**DATA LISTING:**
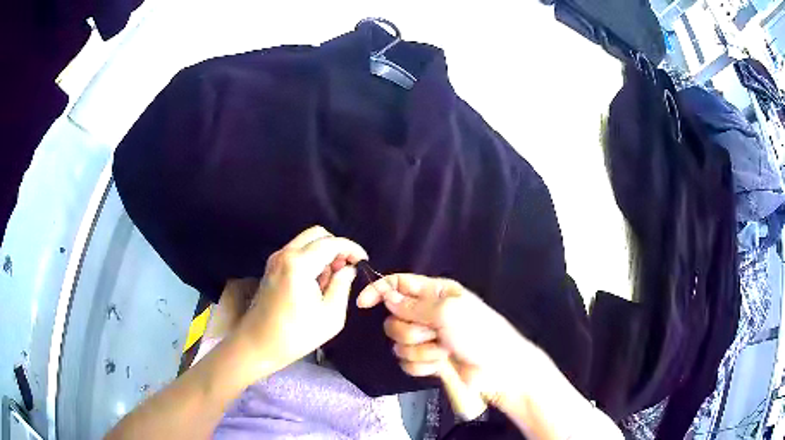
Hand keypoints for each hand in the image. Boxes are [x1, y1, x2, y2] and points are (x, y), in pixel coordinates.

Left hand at [236, 226, 367, 374]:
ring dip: (323, 253)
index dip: (352, 248)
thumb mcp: (330, 316)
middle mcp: (285, 254)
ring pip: (306, 241)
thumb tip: (349, 269)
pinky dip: (311, 258)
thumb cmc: (296, 335)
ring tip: (331, 280)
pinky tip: (315, 283)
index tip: (363, 262)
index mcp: (299, 264)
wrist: (258, 344)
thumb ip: (342, 286)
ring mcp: (275, 259)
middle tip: (346, 269)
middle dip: (336, 247)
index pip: (331, 243)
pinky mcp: (272, 267)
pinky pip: (297, 251)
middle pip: (317, 233)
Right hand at [356, 274, 535, 408]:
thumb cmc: (479, 332)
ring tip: (444, 351)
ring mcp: (426, 339)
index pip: (398, 284)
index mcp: (435, 293)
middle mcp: (427, 314)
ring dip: (421, 351)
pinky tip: (441, 365)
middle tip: (433, 333)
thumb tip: (386, 296)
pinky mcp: (427, 361)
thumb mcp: (448, 312)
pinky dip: (423, 366)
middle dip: (410, 330)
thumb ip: (413, 305)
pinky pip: (406, 363)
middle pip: (394, 318)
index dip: (379, 290)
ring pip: (399, 344)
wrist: (497, 368)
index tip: (363, 303)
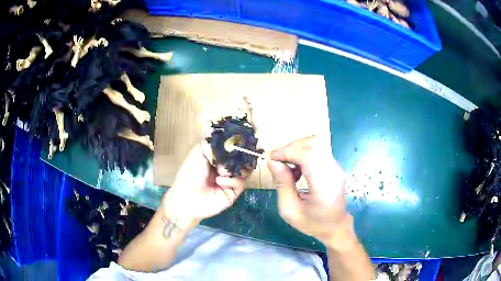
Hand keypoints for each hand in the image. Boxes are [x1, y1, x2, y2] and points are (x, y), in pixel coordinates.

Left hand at [161, 144, 246, 229]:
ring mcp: (232, 180)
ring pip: (245, 170)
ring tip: (221, 170)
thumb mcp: (198, 153)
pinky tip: (219, 181)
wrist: (187, 197)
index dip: (238, 143)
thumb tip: (217, 127)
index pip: (233, 148)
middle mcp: (227, 167)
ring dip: (234, 168)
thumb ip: (210, 142)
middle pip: (243, 158)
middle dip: (240, 155)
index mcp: (219, 158)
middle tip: (237, 153)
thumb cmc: (190, 173)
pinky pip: (241, 182)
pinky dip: (231, 180)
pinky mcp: (234, 192)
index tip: (241, 138)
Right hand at [268, 137, 351, 246]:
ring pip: (317, 144)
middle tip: (278, 161)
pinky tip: (297, 169)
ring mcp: (338, 168)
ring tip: (288, 166)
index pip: (309, 157)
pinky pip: (319, 151)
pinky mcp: (336, 166)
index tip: (272, 158)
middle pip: (314, 145)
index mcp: (324, 188)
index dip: (288, 152)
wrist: (335, 226)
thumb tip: (273, 162)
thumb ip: (282, 185)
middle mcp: (335, 174)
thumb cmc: (312, 223)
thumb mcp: (289, 210)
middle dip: (291, 148)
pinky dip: (304, 153)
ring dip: (298, 149)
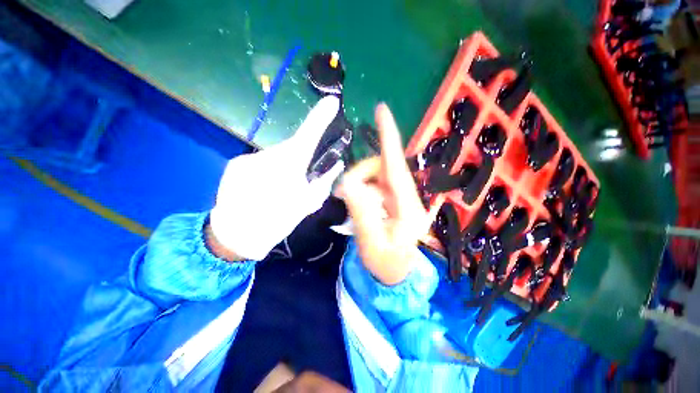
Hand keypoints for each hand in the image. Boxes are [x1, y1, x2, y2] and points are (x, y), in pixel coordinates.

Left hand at [209, 96, 343, 260]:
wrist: (236, 236)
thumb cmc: (277, 221)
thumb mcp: (309, 204)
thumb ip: (325, 182)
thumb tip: (337, 164)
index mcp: (290, 168)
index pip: (308, 136)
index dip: (320, 118)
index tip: (331, 102)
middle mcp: (268, 156)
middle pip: (291, 149)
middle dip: (298, 160)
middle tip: (298, 181)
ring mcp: (248, 158)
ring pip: (275, 157)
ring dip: (282, 169)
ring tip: (278, 191)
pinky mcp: (235, 164)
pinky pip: (259, 162)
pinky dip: (266, 172)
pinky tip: (262, 189)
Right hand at [340, 104, 435, 284]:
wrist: (395, 275)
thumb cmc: (386, 264)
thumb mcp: (371, 242)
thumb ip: (362, 212)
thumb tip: (349, 183)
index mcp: (408, 207)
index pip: (397, 166)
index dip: (389, 138)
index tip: (382, 110)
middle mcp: (407, 197)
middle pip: (382, 168)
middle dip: (360, 173)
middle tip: (341, 191)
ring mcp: (400, 198)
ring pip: (376, 175)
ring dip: (359, 182)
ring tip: (344, 198)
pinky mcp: (392, 201)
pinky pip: (374, 185)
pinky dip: (361, 188)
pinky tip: (353, 200)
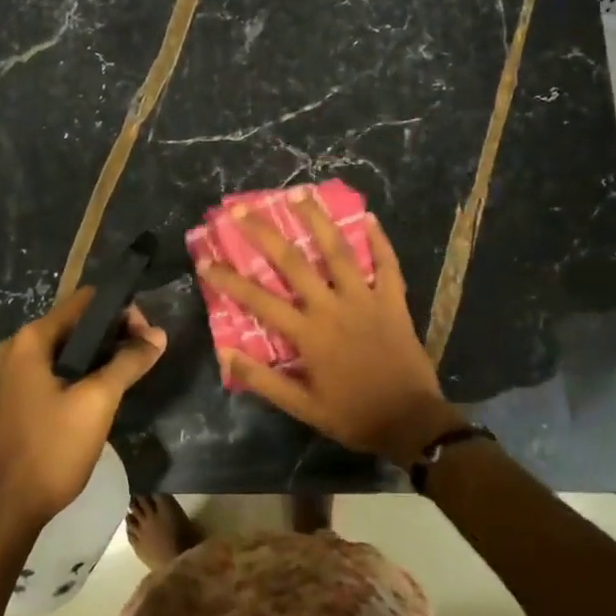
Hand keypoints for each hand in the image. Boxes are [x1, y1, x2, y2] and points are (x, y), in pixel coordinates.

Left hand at [0, 288, 165, 533]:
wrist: (7, 509)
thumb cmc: (52, 449)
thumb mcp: (97, 402)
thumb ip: (129, 362)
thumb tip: (158, 334)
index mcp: (32, 339)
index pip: (86, 301)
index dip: (121, 311)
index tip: (147, 337)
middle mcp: (19, 347)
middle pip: (78, 323)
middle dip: (114, 334)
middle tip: (144, 357)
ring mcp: (16, 374)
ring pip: (70, 349)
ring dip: (102, 355)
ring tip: (131, 375)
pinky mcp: (20, 397)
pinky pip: (59, 370)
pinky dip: (84, 372)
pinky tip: (104, 393)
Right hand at [197, 197, 461, 466]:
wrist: (411, 423)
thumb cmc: (352, 415)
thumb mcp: (302, 408)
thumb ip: (264, 381)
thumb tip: (226, 354)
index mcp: (308, 333)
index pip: (258, 299)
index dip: (228, 279)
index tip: (205, 260)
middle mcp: (332, 307)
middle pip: (293, 262)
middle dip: (263, 233)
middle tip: (241, 209)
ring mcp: (365, 299)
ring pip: (338, 250)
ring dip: (317, 219)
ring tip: (299, 192)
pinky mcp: (393, 301)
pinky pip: (387, 264)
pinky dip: (379, 240)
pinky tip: (369, 217)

**WORK ITEM:**
Verbatim copy with pictures excluded: write out the records above in full.

**YOUR RESPONSE:**
Hand keypoints for each hand in the image. Boxes are [x1, y1, x2, y2] and points are (x, y), in pixel coordinates.

Left hand at [236, 226, 367, 374]:
ring dip: (323, 253)
index dip: (352, 248)
thumb mcp: (330, 316)
middle mcp: (285, 254)
ring pip: (306, 241)
thumb tip: (349, 269)
pinky dip: (311, 258)
thumb cmc: (296, 335)
ring tip: (331, 280)
pinky tip: (315, 283)
index tip: (363, 262)
index mcp: (299, 264)
wrist: (258, 344)
thumb ip: (342, 286)
ring mcp: (275, 259)
middle tip: (346, 269)
middle dip: (336, 247)
index pip: (331, 243)
pinky mcp: (272, 267)
pinky pip: (297, 251)
middle pip: (317, 233)
Right hand at [356, 274, 535, 408]:
thumb cmc: (479, 332)
ring tip: (444, 351)
ring mcp: (426, 339)
index pip: (398, 284)
index mcp: (435, 293)
middle mcp: (427, 314)
ring dip: (421, 351)
pinky tip: (441, 365)
middle tip: (433, 333)
thumb tip: (386, 296)
pinky mcp: (427, 361)
thumb mcp: (448, 312)
pinky dip: (423, 366)
middle dip: (410, 330)
thumb ip: (413, 305)
pinky pip: (406, 363)
middle pip: (394, 318)
index dip: (379, 290)
ring pip: (399, 344)
wrist: (497, 368)
index tip: (363, 303)
Hand keypoints for each hand in the image. Boxes are [x1, y1, x2, y2] and points are (x, y), in pixel coordinates.

Left hand at [161, 144, 246, 229]:
ring mcp: (232, 180)
ring pip: (245, 170)
ring tip: (221, 170)
thumb mcp: (198, 153)
pinky tip: (219, 181)
wrist: (187, 197)
index dip: (238, 143)
thumb tip: (217, 127)
index pip: (233, 148)
middle mcp: (227, 167)
ring dip: (234, 168)
thumb ip: (210, 142)
middle pip: (243, 158)
middle dip: (240, 155)
index mcp: (219, 158)
middle tip: (237, 153)
thumb cmc: (190, 173)
pinky pip: (241, 182)
pinky dip: (231, 180)
pinky mcp: (234, 192)
index tip: (241, 138)
Right hand at [268, 137, 351, 246]:
ring pip: (317, 144)
middle tip: (278, 161)
pinky tip: (297, 169)
ring mcp: (338, 168)
ring tip: (288, 166)
index pip: (309, 157)
pinky pip: (319, 151)
pinky mcp: (336, 166)
index tip: (272, 158)
middle pip: (314, 145)
index mcp: (324, 188)
index dip: (288, 152)
wrist: (335, 226)
thumb tip: (273, 162)
thumb ip: (282, 185)
middle mcp: (335, 174)
thumb cmc: (312, 223)
thumb mcp: (289, 210)
middle dip: (291, 148)
pinky dip: (304, 153)
ring dip: (298, 149)
Hand keypoints for each hand in the image. Boxes are [x1, y1, x2, y2] and points are (x, y), in pixel coordinates.

Left hand at [209, 96, 343, 260]:
wrist: (236, 236)
thumb cmc: (277, 221)
thumb mcp: (309, 204)
thumb ip: (325, 182)
thumb tip: (337, 164)
index mcp: (290, 168)
index pip: (308, 136)
index dip: (320, 118)
index tip: (331, 102)
middle mcp: (268, 156)
middle pip: (291, 149)
middle dip: (298, 160)
middle tip: (298, 181)
ring mcp: (248, 158)
ring pip: (275, 157)
ring dip: (282, 169)
ring tip: (278, 191)
pinky mcp: (235, 164)
pinky pip: (259, 162)
pinky dip: (266, 172)
pinky tip: (262, 189)
Right hand at [340, 104, 435, 284]:
wrist: (395, 275)
thumb cmc: (386, 264)
thumb mcp: (371, 242)
thumb ip: (362, 212)
thumb tip: (349, 183)
index mcp: (408, 207)
index pip: (397, 166)
index dip: (389, 138)
index tip: (382, 110)
middle mcp: (407, 197)
middle pip: (382, 168)
middle dip: (360, 173)
middle tip: (341, 191)
ring mcp: (400, 198)
ring pip: (376, 175)
ring dip: (359, 182)
ring tip: (344, 198)
pinky mcp: (392, 201)
pinky pip: (374, 185)
pinky dip: (361, 188)
pinky tip: (353, 200)
Hand keypoints for each hand in the image. Boxes are [x1, y1, x2, y2] and points are (x, y), in pixel coordinates.

Left hand at [0, 288, 165, 533]:
wrist: (7, 509)
thumb cmc: (52, 449)
thumb mcp: (97, 402)
thumb ip: (129, 362)
thumb tip: (158, 334)
index mcp: (32, 339)
index pip: (86, 301)
index dip: (121, 311)
index tip: (147, 337)
middle mcp: (19, 347)
middle pip: (78, 323)
middle dip: (114, 334)
middle tip: (144, 357)
ring mcp: (16, 374)
ring pip: (70, 349)
ring dip: (102, 355)
ring tip: (131, 375)
pinky mcp: (20, 397)
pinky pip: (59, 370)
pinky dip: (84, 372)
pinky tip: (104, 393)
Right hand at [197, 197, 461, 466]:
wrist: (411, 423)
thumb cmc: (352, 415)
thumb mcp: (302, 408)
thumb ip: (264, 381)
thumb tip: (226, 354)
index mcp: (308, 333)
index pip: (258, 299)
index dip: (228, 279)
index tip: (205, 260)
middle mcp: (332, 307)
middle pip: (293, 262)
middle dip: (263, 233)
middle tip: (241, 209)
ring mcp: (365, 299)
ring pip: (338, 250)
ring dip: (317, 219)
ring tip: (299, 192)
pinky mcp: (393, 301)
pinky pip: (387, 264)
pinky dip: (379, 240)
pinky tip: (369, 217)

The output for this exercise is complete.